From early in its development, the nuclear community has emphasized the need for a “culture of safety.” Today, with an increasing range of potential nuclear threats, there is growing emphasis on a “culture of security ” — and MIT's Department of Nuclear Science and Engineering (NSE) has augmented its presence in this area by appointing Assistant Professor Areg Danagoulian '99 to contribute to its security-related technology research.
Danagoulian will collaborate with Assistant Professor Scott Kemp, a specialist in nuclear technology policy, and other NSE and physics faculty and scientists in the newly formed Laboratory for Nuclear Security and Policy, which studies technology-policy interactions in nonproliferation, arms control, materials security, and verification. He will also co-teach class 22.09 (Principles of Nuclear Radiation Measurement and Protection) and 22.071 (Electronics, Signals, and Measurement).
“The great thing about this department is that you have technologists like me working in close multidisciplinary collaborations with policy researchers and information theorists,” says Danagoulian, who earned an BS in physics from MIT and a PhD in experimental nuclear physics from the University of Illinois. “That’s ultimately what’s needed to solve these problems — policy research driving technological development, and vice versa, technological progress that shapes policy.”
Danagoulian worked as a postdoctoral research associate at Los Alamos National Laboratory before a five-year stint as senior scientist at Passport Systems Inc., a Billerica, Mass., developer of technologies for detecting nuclear weapons and materials hidden inside shielded cargoes.
“It’s a difficult but important task,” he notes. “If an organization has the intellectual capacity to obtain and smuggle a weapon, they’ll know how to shield it.” That’s the driver behind one of Danagoulian’s main research thrusts — a program funded by the Department of Homeland Security that will develop shield-penetrating particle beams for active scanning of freight containers, trucks, and other cargo carriers.
When a beam of “interrogating particles” is sent into the container, “it excites the hidden materials, and triggers processes in fissionable material,” explains Danagoulian. “That generates emissions unique to those materials — fast neutrons, and characteristic gamma rays for isotopes of uranium or plutonium.”

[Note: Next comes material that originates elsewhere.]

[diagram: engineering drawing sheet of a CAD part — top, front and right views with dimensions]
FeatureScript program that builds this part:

Existing beam technologies are relatively inexpensive, but inefficient because they emit at a wide range of energy levels, only a fraction of which are useful. Danagoulian’s postdoc and student researchers will seek a monochromatic beam source that emits at a fixed energy level. This would make the process faster and more effective, and slash the radiation dose — an important consideration for many reasons, including risk to electronic devices, and to stowaways who sometimes secret themselves in cargo containers.
Related work will explore tunable beam sources that can change the energy of interrogating beams to detect specific isotopes and materials, and new combinations of electronics and light-detecting materials for better detection devices.

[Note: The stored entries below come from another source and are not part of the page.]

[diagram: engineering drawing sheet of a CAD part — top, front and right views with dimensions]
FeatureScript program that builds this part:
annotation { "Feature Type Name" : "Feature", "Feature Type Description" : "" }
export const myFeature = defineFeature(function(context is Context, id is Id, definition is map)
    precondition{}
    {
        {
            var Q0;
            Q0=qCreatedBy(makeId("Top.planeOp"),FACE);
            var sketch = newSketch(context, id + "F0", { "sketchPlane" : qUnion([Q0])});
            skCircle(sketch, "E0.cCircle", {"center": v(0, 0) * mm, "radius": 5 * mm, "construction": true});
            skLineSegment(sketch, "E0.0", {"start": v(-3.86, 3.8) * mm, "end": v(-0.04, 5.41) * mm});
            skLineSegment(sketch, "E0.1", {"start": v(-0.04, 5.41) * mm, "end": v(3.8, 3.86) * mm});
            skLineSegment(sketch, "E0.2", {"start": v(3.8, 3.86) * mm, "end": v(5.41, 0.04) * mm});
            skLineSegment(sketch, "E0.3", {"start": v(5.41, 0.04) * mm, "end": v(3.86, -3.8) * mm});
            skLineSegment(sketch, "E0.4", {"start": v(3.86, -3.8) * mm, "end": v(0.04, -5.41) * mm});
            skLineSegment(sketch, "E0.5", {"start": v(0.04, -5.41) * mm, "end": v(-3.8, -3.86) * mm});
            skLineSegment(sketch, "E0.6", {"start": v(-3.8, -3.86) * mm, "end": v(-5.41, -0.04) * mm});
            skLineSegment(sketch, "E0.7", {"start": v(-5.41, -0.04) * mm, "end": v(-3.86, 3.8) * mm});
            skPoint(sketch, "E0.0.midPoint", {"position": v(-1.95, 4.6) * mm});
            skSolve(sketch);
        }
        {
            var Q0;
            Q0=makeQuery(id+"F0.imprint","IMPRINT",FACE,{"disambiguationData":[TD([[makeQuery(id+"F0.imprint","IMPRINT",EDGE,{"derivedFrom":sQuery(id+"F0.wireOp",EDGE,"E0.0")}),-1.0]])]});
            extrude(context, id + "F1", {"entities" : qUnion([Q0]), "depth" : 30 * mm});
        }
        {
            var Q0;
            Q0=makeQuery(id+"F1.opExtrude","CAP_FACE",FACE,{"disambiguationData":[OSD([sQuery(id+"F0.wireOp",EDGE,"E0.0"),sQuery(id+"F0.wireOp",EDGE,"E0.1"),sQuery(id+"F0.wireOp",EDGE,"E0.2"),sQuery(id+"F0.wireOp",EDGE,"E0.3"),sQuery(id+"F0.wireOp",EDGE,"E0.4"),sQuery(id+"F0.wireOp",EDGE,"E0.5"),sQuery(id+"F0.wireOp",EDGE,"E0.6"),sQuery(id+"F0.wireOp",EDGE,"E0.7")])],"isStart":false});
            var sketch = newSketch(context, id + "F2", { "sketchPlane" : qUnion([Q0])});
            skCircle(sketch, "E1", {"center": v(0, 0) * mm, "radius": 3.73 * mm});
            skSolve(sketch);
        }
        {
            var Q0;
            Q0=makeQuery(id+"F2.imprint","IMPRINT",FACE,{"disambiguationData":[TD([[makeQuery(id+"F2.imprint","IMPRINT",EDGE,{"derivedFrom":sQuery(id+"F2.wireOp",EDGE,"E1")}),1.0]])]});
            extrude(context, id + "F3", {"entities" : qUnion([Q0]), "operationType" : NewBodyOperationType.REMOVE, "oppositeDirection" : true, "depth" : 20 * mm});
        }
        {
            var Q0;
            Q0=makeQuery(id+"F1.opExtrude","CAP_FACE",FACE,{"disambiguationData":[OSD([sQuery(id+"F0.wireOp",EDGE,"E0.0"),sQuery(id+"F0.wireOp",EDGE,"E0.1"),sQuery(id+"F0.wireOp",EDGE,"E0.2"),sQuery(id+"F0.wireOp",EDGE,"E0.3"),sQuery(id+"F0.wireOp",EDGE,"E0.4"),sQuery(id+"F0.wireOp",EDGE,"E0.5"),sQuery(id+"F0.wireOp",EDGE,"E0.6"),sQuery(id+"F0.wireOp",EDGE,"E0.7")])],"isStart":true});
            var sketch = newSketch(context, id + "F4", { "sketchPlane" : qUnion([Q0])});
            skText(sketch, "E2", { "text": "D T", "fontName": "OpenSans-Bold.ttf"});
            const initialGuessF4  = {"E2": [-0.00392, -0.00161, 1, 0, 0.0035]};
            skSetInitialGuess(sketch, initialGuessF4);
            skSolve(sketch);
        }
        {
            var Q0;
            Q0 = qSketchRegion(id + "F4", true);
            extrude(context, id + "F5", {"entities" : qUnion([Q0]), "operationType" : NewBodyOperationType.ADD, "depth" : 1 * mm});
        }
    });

Danagoulian’s other major line of research — funded by the Department of Energy and also involving Senior Research Scientist Richard Lanza — will address another challenging topic: compliance with international disarmament treaties that require verifiable destruction of nuclear weapons.
“Inspectors would be limited to eyeballing weapons earmarked for elimination,” Danagoulian says. “They can’t look inside, or gather spectral or nuclear data, because the other side doesn’t want them to extract highly secret information, but they need some way of ascertaining that the weapons aren’t fakes.”

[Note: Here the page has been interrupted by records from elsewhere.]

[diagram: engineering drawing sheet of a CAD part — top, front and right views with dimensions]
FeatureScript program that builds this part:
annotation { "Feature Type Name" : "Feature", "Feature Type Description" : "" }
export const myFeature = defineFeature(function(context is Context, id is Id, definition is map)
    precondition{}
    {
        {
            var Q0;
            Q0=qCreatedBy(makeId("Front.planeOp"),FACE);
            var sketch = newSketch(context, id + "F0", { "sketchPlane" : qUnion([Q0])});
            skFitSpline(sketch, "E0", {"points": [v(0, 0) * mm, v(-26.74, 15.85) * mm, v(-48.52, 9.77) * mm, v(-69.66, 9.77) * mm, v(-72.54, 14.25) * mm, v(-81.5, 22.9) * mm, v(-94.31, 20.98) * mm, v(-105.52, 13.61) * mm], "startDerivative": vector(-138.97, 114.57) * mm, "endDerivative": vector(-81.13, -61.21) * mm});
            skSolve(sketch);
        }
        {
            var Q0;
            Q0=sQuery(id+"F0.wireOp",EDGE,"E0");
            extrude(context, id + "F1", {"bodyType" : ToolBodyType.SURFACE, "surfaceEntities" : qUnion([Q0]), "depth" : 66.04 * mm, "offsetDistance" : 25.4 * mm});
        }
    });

The approach being pursued, called "zero knowledge detection," will develop methods of ascertaining authenticity through comparison to a known weapon — creating, in effect, a comparator that can tell whether two devices are identical without revealing anything about them, perhaps through measurement of nuclear resonance fluorescence. There will be heavy student involvement in this research, with participants learning to utilize simulation, build proof-of-concept systems, and conduct data analysis en route to a working system.
Ultimately, notes Danagoulian, verifiable destruction could not only help larger countries, but also provide regional nuclear powers, like India and Pakistan, with incentives to reduce or even eliminate their arsenals.
More broadly, he says, nuclear security is a matter of risk reduction. “We can never bring the risk to zero, but can we reduce it by a factor of 10, or 100? I find it fascinating, and intellectually stimulating — and I really wanted to work on something meaningful, that would improve society and make the world safer for my children.”